En principe, l'iconoclasme n'est pas chose légère ; il prend appui sur des croyances fortement ancrées, sur des principes fondamentaux, sur des refus intransigeants de toute représentation. Mais avec Thomas Lélu, c'est un peu tout le contraire : l’iconoclasme récréatif qu'il pratique depuis plus de dix ans, depuis le Manuel de la Photo ratée, passe par des jeux de mots insolents, ou gratuits, voire idiots, par des gribouillages régressifs, des pratiques amateures, des slogans dubitatifs, des dessins infantiles. Là se mélangent, sans rigueur, sans respect envers une quelconque échelle des valeurs, les idoles du showbiz et les icônes de la pensée, Tom Cruise et Deleuze, Roland Barthes et Bart Simpson, Karl Marx et Marc Jacobs. Là, des images de mode sont maculées de peinture dans un geste moins critique que jouissif. Là, un art conceptuel se perpétue, procédant par séries clairement identifiées, mais empruntant, pourquoi pas, les formes les plus bassement médiatiques de l'humour contemporain.

Et encore, "It could be worse" dit le titre de l’exposition, ça pourrait être pire : sous ce message irrésolu, ni alarmiste ni bien rassurant, que l’artiste adresse aussi bien à ses propres œuvres qu’à la situation actuelle du monde, l’exposition rassemble des séries de travaux récents. Formant un répertoire de gestes élémentaires (découpage, collage, retournement…), ces œuvres pratiquent chacune à leur manière un geste “micronoclaste” : atteinte au chef-d’œuvre avec les cartes postales de musée découpées (Memory Card), occultation de l’image dans une série de photographies retournées — vues de dos, les photographies les plus intimes, les plus familiales, les plus anodines peut-être aussi laissent la place à un processus sériel de fabrication : on y trouve inscrits leur date et lieu de tirage, leur type de papier, le nom du laboratoire, et surtout la marque qui se répète comme un motif abstrait : Agfa, Kodak, Konica… Et c’est précisément pour leur qualité graphique, généralement inaperçue de tout un chacun, que Thomas Lélu a sélectionné ces “meilleurs dos de photos”. Comme quoi ces jeux formels, superficiels, gratuits au premier abord, contiennent une hypothèse substantielle, une morale duchampienne : tout comme le motif est sous le tapis, ici le ready-made est au dos de l’image.

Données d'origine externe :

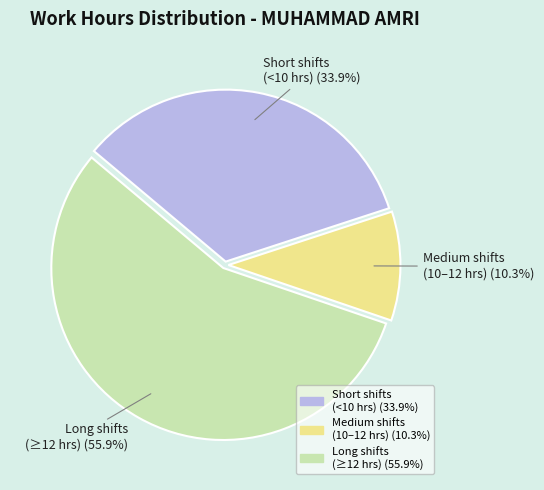

Is there any slice that represents more than half of the pie?

Yes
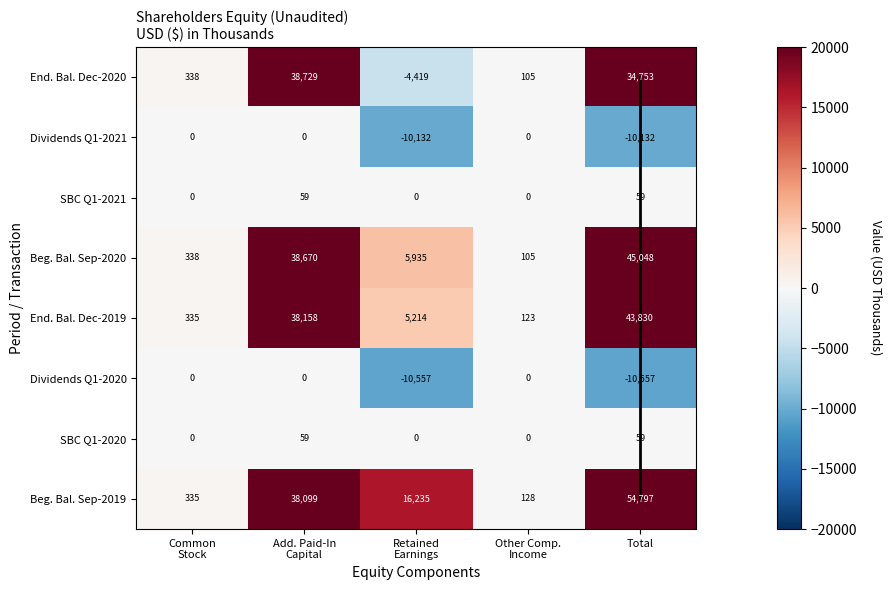

What is the approximate value of Beginning balance, amount at Sep. 30, 2020 at Total?

45048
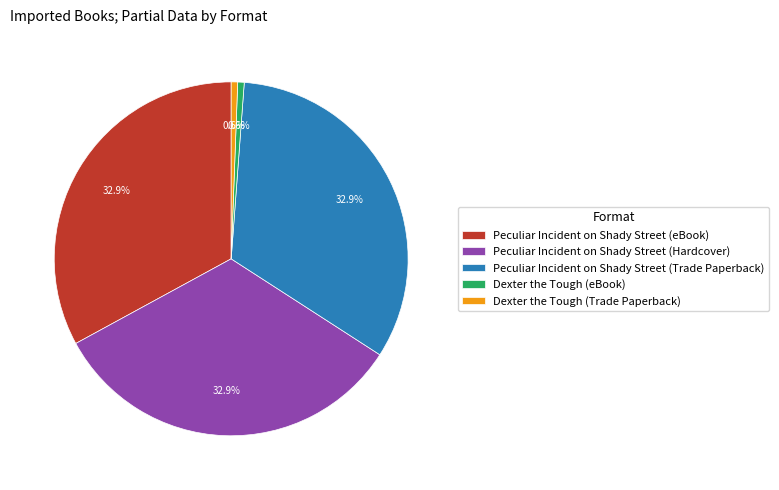

How many segments does this pie chart have?

5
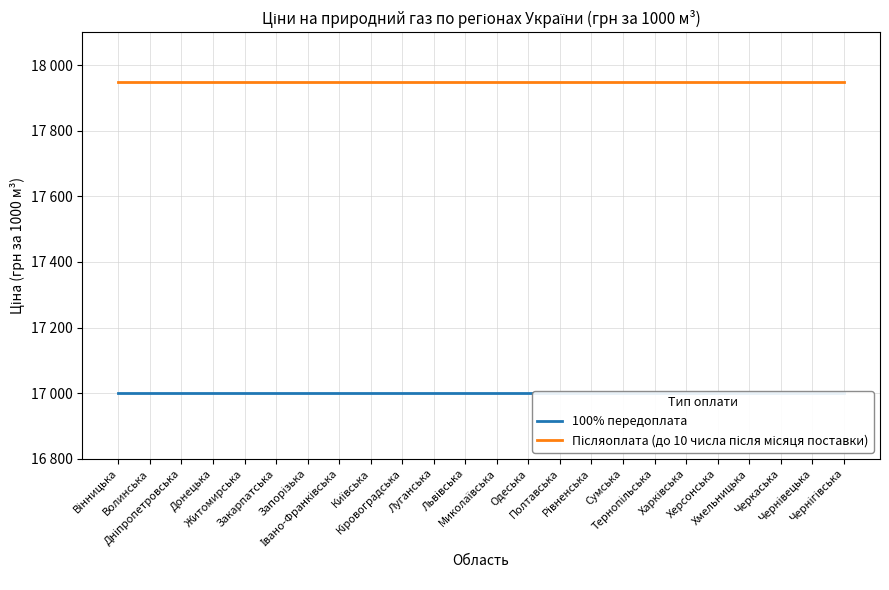

Reading left to right, transcribe all the data shown in this chart.

100% передоплата: 17000	17000	17000	17000	17000	17000	17000	17000	17000	17000	17000	17000	17000	17000	17000	17000	17000	17000	17000	17000	17000	17000	17000	17000
Післяоплата (до 10 числа після місяця поставки): 17950	17950	17950	17950	17950	17950	17950	17950	17950	17950	17950	17950	17950	17950	17950	17950	17950	17950	17950	17950	17950	17950	17950	17950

Parmi toutes ces pièces, un autre príncipe attaqué en toute légèreté est celui de la signature, de la figure de l’auteur. Elle est ici brouillon et brouillée : à l’image de cette pièce en néon qui semble de loin un simple gribouillage et qui se révèle être la signature manuscrite de Goldie Hawn. A l’exemple encore de cette petite collection de tests de crayons récupérés dans divers magasins de dessin et beaux-arts. Au BHV, chez Rogier et Plé ou Graphigros, ou encore chez l’illsutre maison Sennelier où se fournissent nombre d’artistes contemporains. On y voit se superposer des griffonnages, des mots, des dessins d’enfants, des graffitis, des traits de couleurs divers réalisés par les divers clients au gré de leurs envíes d’achats, de leurs essais de crayons, mais aussi de leurs projets artistiques. Mais pour Thomas Lélu, ces tests apparaissent comme des pièces à part entière, des cadavres exquis anonymes où se manifeste une intelligence graphique collective. Les vraies œuvres d’art sont involontaires.